◆ **What needs to be done**
Check each line of the data for the string "going". Report how many have it, and give nothing else.

◆ **Information provided**
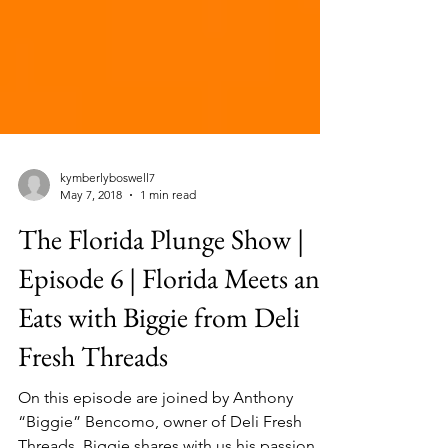
kymberlyboswell7
May 7, 2018
1 min read
The Florida Plunge Show |
Episode 6 | Florida Meets and
Eats with Biggie from Deli
Fresh Threads
On this episode are joined by Anthony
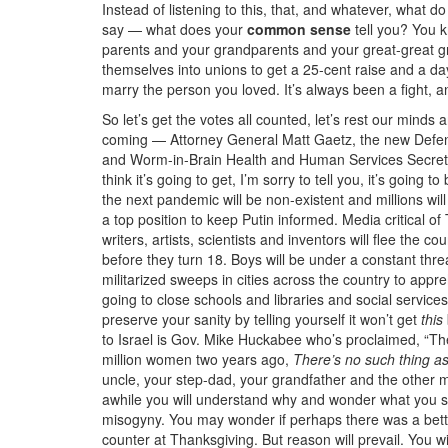
Instead of listening to this, that, and whatever, what 
say — what does your
common sense
tell you? You k
parents and your grandparents and your great-great g
themselves into unions to get a 25-cent raise and a day
marry the person you loved. It’s always been a fight, a
So let’s get the votes all counted, let’s rest our minds
coming — Attorney General Matt Gaetz, the new Defe
and Worm-in-Brain Health and Human Services Secreta
think it’s going to get, I’m sorry to tell you, it’s goin
the next pandemic will be non-existent and millions wi
a top position to keep Putin informed. Media critical o
writers, artists, scientists and inventors will flee the c
before they turn 18. Boys will be under a constant threa
militarized sweeps in cities across the country to ap
going to close schools and libraries and social services
preserve your sanity by telling yourself it won’t get
this
to Israel is Gov. Mike Huckabee who’s proclaimed, “Ther
million women two years ago,
There’s no such thing as
uncle, your step-dad, your grandfather and the other m
awhile you will understand why and wonder what you sho
misogyny. You may wonder if perhaps there was a bette
counter at Thanksgiving. But reason will prevail. You w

◆ **Answer**
2